Enrique Líster Forján (21 April 1907 – 8 December 1994) was a Spanish communist politician and military officer.

Early life

Líster was born in 1907 at Ameneiro, A Coruña. A stonemason, he spent his adolescence in Cuba, before returning in 1925 and joining the Communist Party of Spain (PCE). His involvement with the revolutionary movement forced his exile until 1931, when the Second Spanish Republic was proclaimed. In August 1931, he took part in the Cuban uprising against Gerardo Machado, who had declared martial law. Between 1932 and 1935, Líster received training in the Frunze Military Academy, one of the most respected in the Soviet Union.

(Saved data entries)

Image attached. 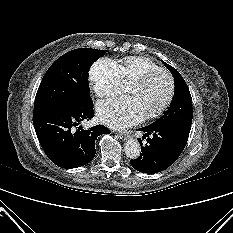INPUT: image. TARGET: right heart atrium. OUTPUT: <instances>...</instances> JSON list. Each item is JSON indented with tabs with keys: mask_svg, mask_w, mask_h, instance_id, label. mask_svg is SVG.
<instances>
[{
	"mask_svg": "<svg viewBox=\"0 0 233 233\" xmlns=\"http://www.w3.org/2000/svg\"><path fill=\"white\" fill-rule=\"evenodd\" d=\"M89 79L95 94L100 98L116 93L122 80L115 62L107 58H101L91 66Z\"/></svg>",
	"mask_w": 233,
	"mask_h": 233,
	"instance_id": "right-heart-atrium-1",
	"label": "right heart atrium"
}]
</instances>
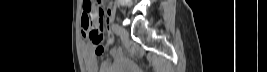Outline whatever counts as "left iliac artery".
Wrapping results in <instances>:
<instances>
[{
    "label": "left iliac artery",
    "instance_id": "44dca946",
    "mask_svg": "<svg viewBox=\"0 0 267 72\" xmlns=\"http://www.w3.org/2000/svg\"><path fill=\"white\" fill-rule=\"evenodd\" d=\"M111 27L116 34L120 33V26L118 24L113 23Z\"/></svg>",
    "mask_w": 267,
    "mask_h": 72
}]
</instances>
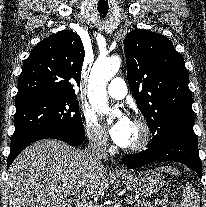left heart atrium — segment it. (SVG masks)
<instances>
[{
	"instance_id": "1",
	"label": "left heart atrium",
	"mask_w": 206,
	"mask_h": 207,
	"mask_svg": "<svg viewBox=\"0 0 206 207\" xmlns=\"http://www.w3.org/2000/svg\"><path fill=\"white\" fill-rule=\"evenodd\" d=\"M133 121L123 116L110 129L112 140L120 147H127L131 140Z\"/></svg>"
}]
</instances>
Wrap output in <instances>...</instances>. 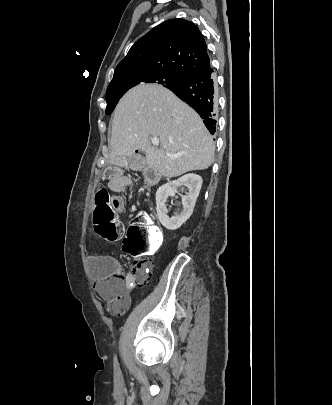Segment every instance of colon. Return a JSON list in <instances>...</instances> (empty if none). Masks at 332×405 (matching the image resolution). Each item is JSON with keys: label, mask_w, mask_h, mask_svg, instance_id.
<instances>
[{"label": "colon", "mask_w": 332, "mask_h": 405, "mask_svg": "<svg viewBox=\"0 0 332 405\" xmlns=\"http://www.w3.org/2000/svg\"><path fill=\"white\" fill-rule=\"evenodd\" d=\"M151 174L146 177L150 179ZM111 190L100 188L95 196L93 226L95 232L104 240L115 241L122 233V225L112 210ZM162 232L154 221L144 213L137 215L129 226V236L123 249L124 256H154L161 243ZM153 273V262L150 258L136 259L130 274L112 273L96 284L98 297L110 305L112 311L124 306L127 291L134 284H146Z\"/></svg>", "instance_id": "obj_1"}]
</instances>
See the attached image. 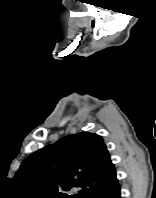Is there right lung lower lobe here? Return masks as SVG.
Returning <instances> with one entry per match:
<instances>
[{"label": "right lung lower lobe", "instance_id": "1", "mask_svg": "<svg viewBox=\"0 0 156 198\" xmlns=\"http://www.w3.org/2000/svg\"><path fill=\"white\" fill-rule=\"evenodd\" d=\"M105 198H121V196H120V187L119 186L116 187Z\"/></svg>", "mask_w": 156, "mask_h": 198}]
</instances>
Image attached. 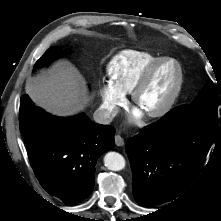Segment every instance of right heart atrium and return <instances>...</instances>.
Masks as SVG:
<instances>
[{"label":"right heart atrium","instance_id":"obj_1","mask_svg":"<svg viewBox=\"0 0 221 221\" xmlns=\"http://www.w3.org/2000/svg\"><path fill=\"white\" fill-rule=\"evenodd\" d=\"M99 93L103 111L109 116H114L126 101L125 94L119 91L111 82H103Z\"/></svg>","mask_w":221,"mask_h":221}]
</instances>
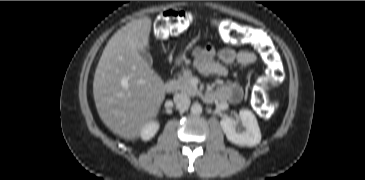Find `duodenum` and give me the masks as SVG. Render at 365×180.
I'll list each match as a JSON object with an SVG mask.
<instances>
[{
  "instance_id": "duodenum-1",
  "label": "duodenum",
  "mask_w": 365,
  "mask_h": 180,
  "mask_svg": "<svg viewBox=\"0 0 365 180\" xmlns=\"http://www.w3.org/2000/svg\"><path fill=\"white\" fill-rule=\"evenodd\" d=\"M177 87V84L175 81L173 80H170V81H167L165 84H164V90L168 93H171L173 91H175Z\"/></svg>"
}]
</instances>
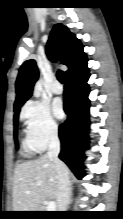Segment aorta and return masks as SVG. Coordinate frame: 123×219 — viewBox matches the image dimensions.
Segmentation results:
<instances>
[{
	"mask_svg": "<svg viewBox=\"0 0 123 219\" xmlns=\"http://www.w3.org/2000/svg\"><path fill=\"white\" fill-rule=\"evenodd\" d=\"M41 92H42V82L41 80H39L34 86V91H33L34 97L36 98L40 97Z\"/></svg>",
	"mask_w": 123,
	"mask_h": 219,
	"instance_id": "obj_1",
	"label": "aorta"
}]
</instances>
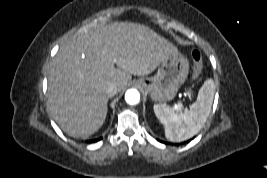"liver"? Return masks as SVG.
Masks as SVG:
<instances>
[{
  "instance_id": "1",
  "label": "liver",
  "mask_w": 267,
  "mask_h": 178,
  "mask_svg": "<svg viewBox=\"0 0 267 178\" xmlns=\"http://www.w3.org/2000/svg\"><path fill=\"white\" fill-rule=\"evenodd\" d=\"M177 48L147 26L114 22L62 45L48 72V104L61 129L87 138L107 115L109 83L121 91L132 75H148ZM117 67H116V66Z\"/></svg>"
}]
</instances>
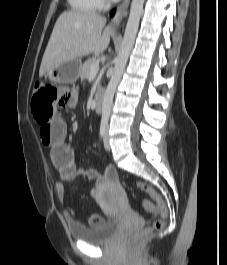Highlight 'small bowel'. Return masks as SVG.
Listing matches in <instances>:
<instances>
[{"mask_svg":"<svg viewBox=\"0 0 227 265\" xmlns=\"http://www.w3.org/2000/svg\"><path fill=\"white\" fill-rule=\"evenodd\" d=\"M67 86H72V81L66 82ZM78 100V90L70 89L63 93V99H59L58 108L74 107ZM67 125L59 116L46 120V125L40 128V138L44 145L50 148V158L54 166L60 173V181L56 184L57 196L61 201L67 198V192L64 187L65 182H70L79 176H84L94 181L91 189V196L96 197L102 185L113 184L117 181L118 175L116 170L109 166L103 174L93 168H78L75 163L74 152L71 146L66 142ZM66 217L69 221L74 222V212L71 208L66 211ZM103 218L97 214L89 217L91 226L100 224Z\"/></svg>","mask_w":227,"mask_h":265,"instance_id":"obj_1","label":"small bowel"}]
</instances>
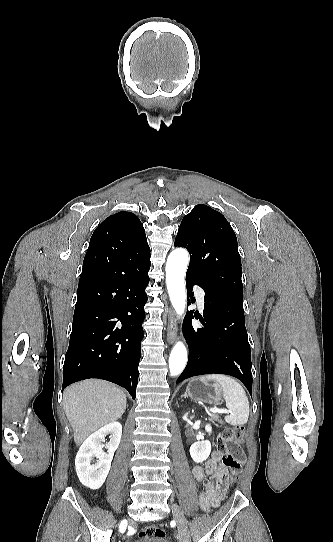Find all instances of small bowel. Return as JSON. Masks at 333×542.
<instances>
[{
	"mask_svg": "<svg viewBox=\"0 0 333 542\" xmlns=\"http://www.w3.org/2000/svg\"><path fill=\"white\" fill-rule=\"evenodd\" d=\"M224 457L225 455L221 451L216 450L203 467L195 466L192 469L194 479L202 488L199 505L204 512H210L213 508L218 507L225 496L219 489L221 482L229 477Z\"/></svg>",
	"mask_w": 333,
	"mask_h": 542,
	"instance_id": "1",
	"label": "small bowel"
}]
</instances>
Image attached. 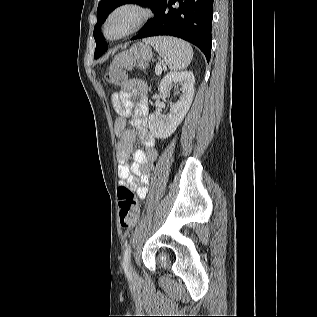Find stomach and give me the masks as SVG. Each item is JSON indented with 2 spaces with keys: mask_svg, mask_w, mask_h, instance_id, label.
Returning a JSON list of instances; mask_svg holds the SVG:
<instances>
[{
  "mask_svg": "<svg viewBox=\"0 0 317 317\" xmlns=\"http://www.w3.org/2000/svg\"><path fill=\"white\" fill-rule=\"evenodd\" d=\"M116 57H124L125 63L123 65L127 67L134 65L137 61H149L152 58V51L147 44L137 43Z\"/></svg>",
  "mask_w": 317,
  "mask_h": 317,
  "instance_id": "stomach-1",
  "label": "stomach"
}]
</instances>
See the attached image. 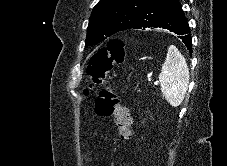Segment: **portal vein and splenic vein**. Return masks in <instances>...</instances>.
I'll use <instances>...</instances> for the list:
<instances>
[{
    "instance_id": "obj_1",
    "label": "portal vein and splenic vein",
    "mask_w": 227,
    "mask_h": 166,
    "mask_svg": "<svg viewBox=\"0 0 227 166\" xmlns=\"http://www.w3.org/2000/svg\"><path fill=\"white\" fill-rule=\"evenodd\" d=\"M158 83H159V81H155V82H154V85H158Z\"/></svg>"
}]
</instances>
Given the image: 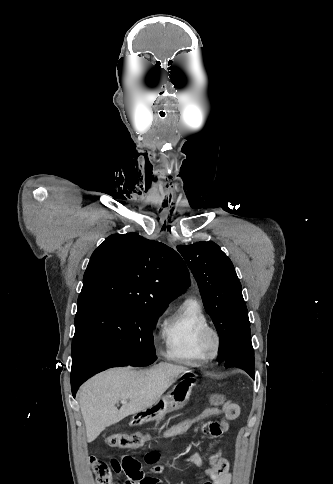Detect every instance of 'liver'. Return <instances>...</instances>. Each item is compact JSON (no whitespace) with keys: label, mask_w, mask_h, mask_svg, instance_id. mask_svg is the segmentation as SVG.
I'll use <instances>...</instances> for the list:
<instances>
[{"label":"liver","mask_w":333,"mask_h":484,"mask_svg":"<svg viewBox=\"0 0 333 484\" xmlns=\"http://www.w3.org/2000/svg\"><path fill=\"white\" fill-rule=\"evenodd\" d=\"M188 368L160 362L149 369L114 368L86 381L79 391V405L89 441L108 426L151 407ZM119 400H129L118 410Z\"/></svg>","instance_id":"liver-1"}]
</instances>
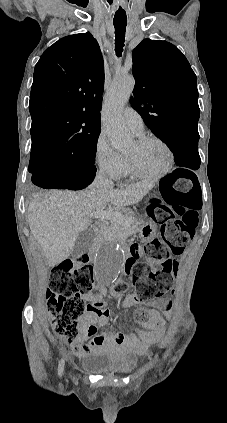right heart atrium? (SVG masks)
Returning a JSON list of instances; mask_svg holds the SVG:
<instances>
[{"label":"right heart atrium","instance_id":"obj_1","mask_svg":"<svg viewBox=\"0 0 227 423\" xmlns=\"http://www.w3.org/2000/svg\"><path fill=\"white\" fill-rule=\"evenodd\" d=\"M94 160L98 168L113 179L122 178L127 172L125 156L112 148L103 131L95 140Z\"/></svg>","mask_w":227,"mask_h":423}]
</instances>
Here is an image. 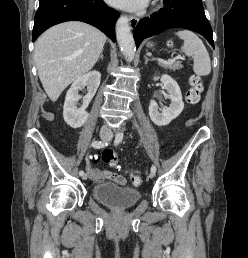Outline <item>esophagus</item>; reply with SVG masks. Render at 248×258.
Wrapping results in <instances>:
<instances>
[{"instance_id": "obj_1", "label": "esophagus", "mask_w": 248, "mask_h": 258, "mask_svg": "<svg viewBox=\"0 0 248 258\" xmlns=\"http://www.w3.org/2000/svg\"><path fill=\"white\" fill-rule=\"evenodd\" d=\"M139 19L133 15L129 16V23H130V27L133 29L136 27V25L138 24Z\"/></svg>"}]
</instances>
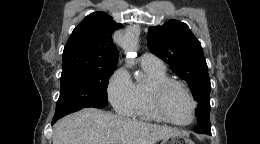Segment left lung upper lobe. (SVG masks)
Wrapping results in <instances>:
<instances>
[{"label":"left lung upper lobe","instance_id":"1","mask_svg":"<svg viewBox=\"0 0 260 144\" xmlns=\"http://www.w3.org/2000/svg\"><path fill=\"white\" fill-rule=\"evenodd\" d=\"M147 44L153 54L169 64L178 77L189 83L190 90L199 103L196 110L198 126L195 131L211 133V84L201 43L187 24L169 20L162 26L149 28Z\"/></svg>","mask_w":260,"mask_h":144}]
</instances>
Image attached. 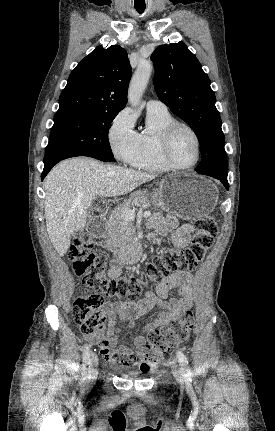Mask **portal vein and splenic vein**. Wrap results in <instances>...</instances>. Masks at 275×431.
<instances>
[{"instance_id": "18ae733b", "label": "portal vein and splenic vein", "mask_w": 275, "mask_h": 431, "mask_svg": "<svg viewBox=\"0 0 275 431\" xmlns=\"http://www.w3.org/2000/svg\"><path fill=\"white\" fill-rule=\"evenodd\" d=\"M104 194H105L104 190H100L98 192V195L101 197L104 196ZM120 214H121V217L124 218L125 220L133 221L135 219V211L132 209L125 208L121 211ZM150 215H151L150 211H145L143 214V216L146 218L149 217Z\"/></svg>"}]
</instances>
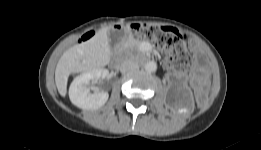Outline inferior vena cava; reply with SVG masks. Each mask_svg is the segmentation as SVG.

» Short exercise 1: According to the biography of Enrique Líster, at which military academy did he train between 1932 and 1935?
» Short exercise 2: Proceed with the biography of Enrique Líster, picking up after its final sentence.
This material was drawn from a separate source.

» Written reply 1: The Frunze Military Academy.

» Written reply 2:
Spanish Civil War

In 1936, when the Spanish Civil War started, he joined the Fifth Regiment. The following year, as a high-ranking army officer, commanding the 11th division of the republican army, Líster was instrumental in the defense of Madrid and other important military actions. In October 1936 he led a mixed brigade in the ill-fated Republican counteroffensive at Seseña. As a divisional commander, he helped stall the Nationalist attack along the Jarama and played a significant role within the successful Republican counterattack at the Battle of Guadalajara.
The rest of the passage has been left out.